One of the things that has long fascinated me about David Lynch’s Dune is the cast. When I first saw it, back in seventh or eighth grade, I didn’t know who half the people were. Captain Picard, Agent Cooper, and Sting, sure—but I had no familiarity with Max von Sydow, and honestly that’s not terribly surprising. Not a lot of his movies were suitable for someone that age—while The Seventh Seal is an unexpectedly funny movie, it’s still not one exactly on a sixth-grade wavelength. So say what you will about Lynch’s take on the story, and honestly I rather like it, he at least assembled a spectacular cast.
There are a handful of truly iconic cinematic pairings, and von Sydow and Bergman is one of them. (One of a couple involving Bergman, honestly.) It’s one of those pairings where it’s hard to say exactly how either one’s career would have looked without the other. Certainly it seems unlikely that von Sydow would have become the international celebrity he was without having worked with Sweden’s best-known director. I’ve seen Swedish movies that weren’t Bergman movies, but I don’t think even most film buffs have, and the average American probably hasn’t even seen a Bergman film.
Though of course you don’t actually have to have seen one to be familiar with Bergman’s visuals of von Sydow’s face. And I think it was von Sydow’s long, lean, haunted-looking face that fascinated people and helped create his international celebrity as well. He had intense eyes, the kind that seem made to stare into a person’s soul, and the filmmakers who used him best knew how to film those eyes—certainly they had been given quite clear examples in von Sydow’s Swedish films, so if they didn’t know, they had only themselves to blame.

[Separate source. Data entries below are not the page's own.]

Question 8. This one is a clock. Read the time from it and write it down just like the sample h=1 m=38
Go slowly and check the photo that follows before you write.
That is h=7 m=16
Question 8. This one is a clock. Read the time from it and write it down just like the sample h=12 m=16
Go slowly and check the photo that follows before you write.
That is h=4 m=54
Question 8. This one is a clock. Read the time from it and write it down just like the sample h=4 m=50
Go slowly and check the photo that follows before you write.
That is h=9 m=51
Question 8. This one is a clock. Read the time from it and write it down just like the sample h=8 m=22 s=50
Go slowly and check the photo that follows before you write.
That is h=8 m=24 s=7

None of which should be seen as dismissing his own obvious talent, of course. He’s another person who has played an astonishingly wide array of roles—everything from Jesus to Leland Gaunt, that latter being a Stephen King take on the Devil, of course. The actual devil, in an animated film. A Pope or two. A few characters listed only as “Vicar.” The Emperor Ming and the Imperial Planetologist Kynes. Blofeld. And of course Father Merrin; there was something about von Sydow that made people think “clergyman,” obviously. He played an archbishop on The Tudors and was on Game of Thrones. He did Star Wars and Woody Allen and Bob and Doug McKenzie, and Gods love him for it.

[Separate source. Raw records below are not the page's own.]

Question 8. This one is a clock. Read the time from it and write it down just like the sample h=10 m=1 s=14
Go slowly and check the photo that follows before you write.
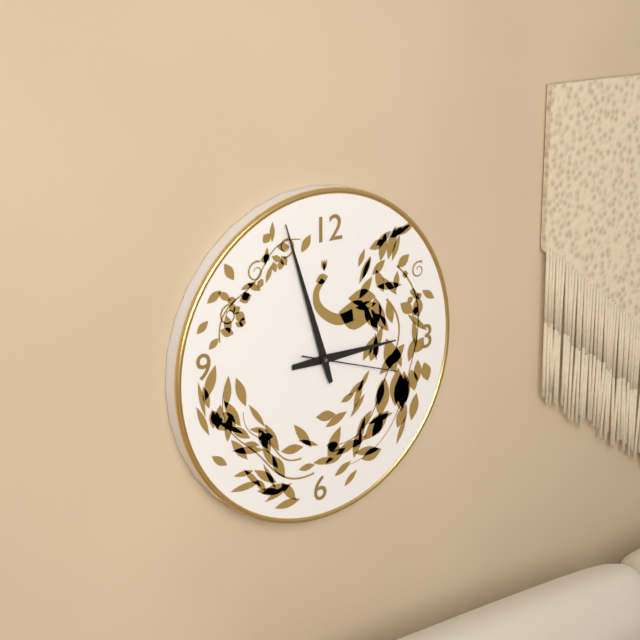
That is h=2 m=57 s=18
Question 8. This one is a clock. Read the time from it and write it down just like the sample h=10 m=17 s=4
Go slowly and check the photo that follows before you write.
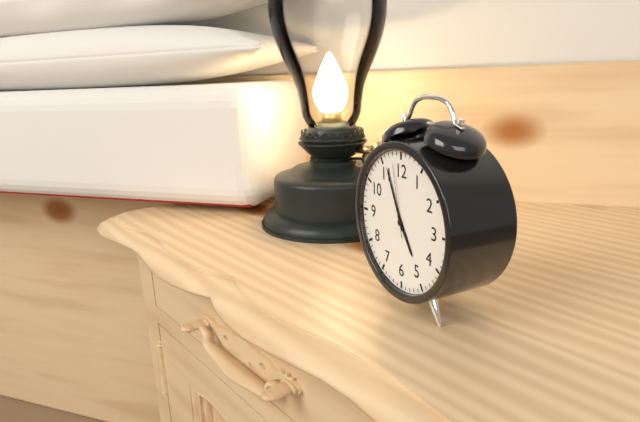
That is h=4 m=56 s=58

Into every long career comes at least one or two turkeys, of course, and while he was the best part of Extremely Loud and Incredibly Close, it was awfully depressing that he was there and not doing something better. He and Christopher Plummer were both up for “long career” Oscars that year, it felt, and Plummer edged him out probably by being in a better movie. It’s a shame. Max von Sydow had a long and impressive career, in multiple languages, and his last film is listed as being in post-production. Let’s hope it was worthy of him.